Mitsubishi's design, designated the Ka-8 by the company, and the Mitsubishi Experimental 8-Shi Two-seat Fighter by the Navy, was a single-engined biplane of mixed wood and metal construction. Its single-bay equal-span staggered wings had duralumin spars, with wooden ribs and fabric covering. The fuselage structure was made of welded steel tube with fabric covering, with pilot and gunner sitting in tandem in open cockpits. Two fixed forward-firing machine guns were operated by the pilot, with a single flexibly mounted machine gun in the rear cockpit. A twin tail was fitted, and the aircraft had a fixed tailwheel undercarriage. Powerplant was a single Nakajima Kotobuki, a licence-built Bristol Jupiter radial engine, driving a two-blade propeller.

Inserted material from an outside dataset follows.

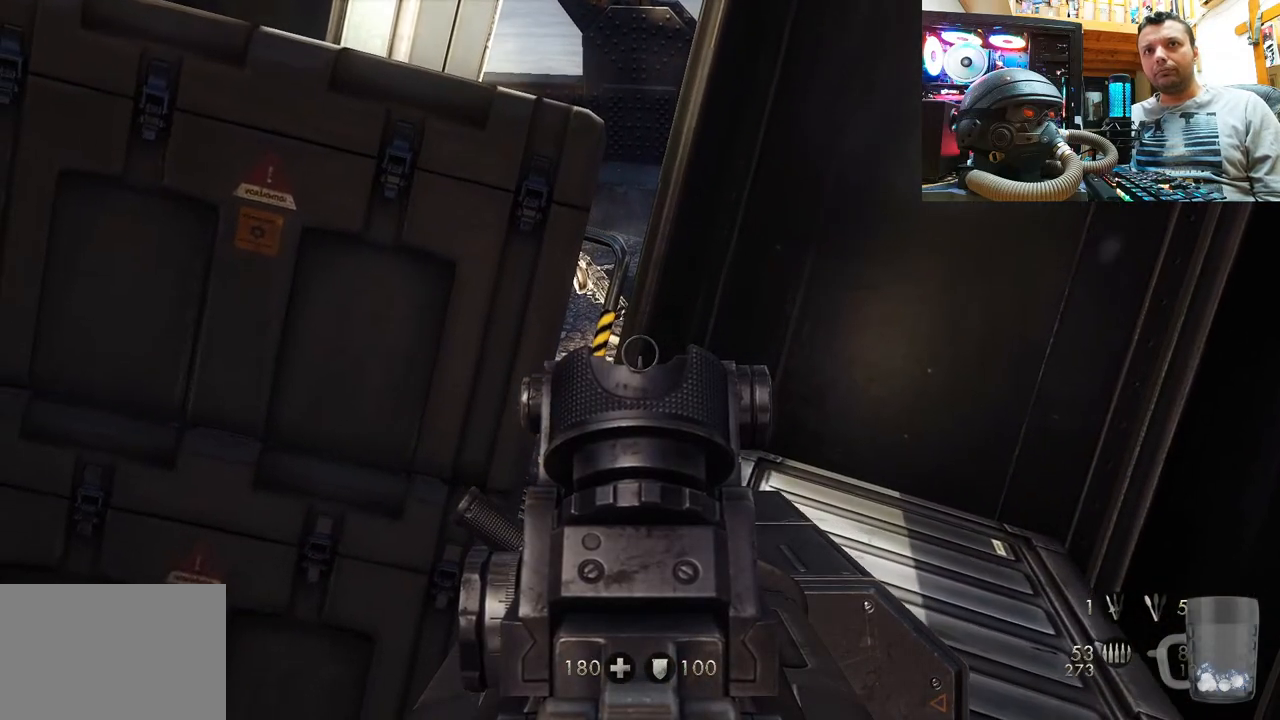
{"buttons": [], "left_stick": "center", "right_stick": "center", "events": [[133, "L2", "up"]]}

The first of two prototypes was completed in January 1931, with both prototypes being delivered to the Navy for formal testing later in the year. The second prototype broke up during diving tests at Yokosuka on 16 September 1934. While the pilot escaped by parachute, the observer in the rear seat was killed. This accident caused testing of the surviving prototype to be abandoned, with the Nakajima contender, the NAF-2, also being rejected, with the Navy abandoning the two-seater carrier fighter category.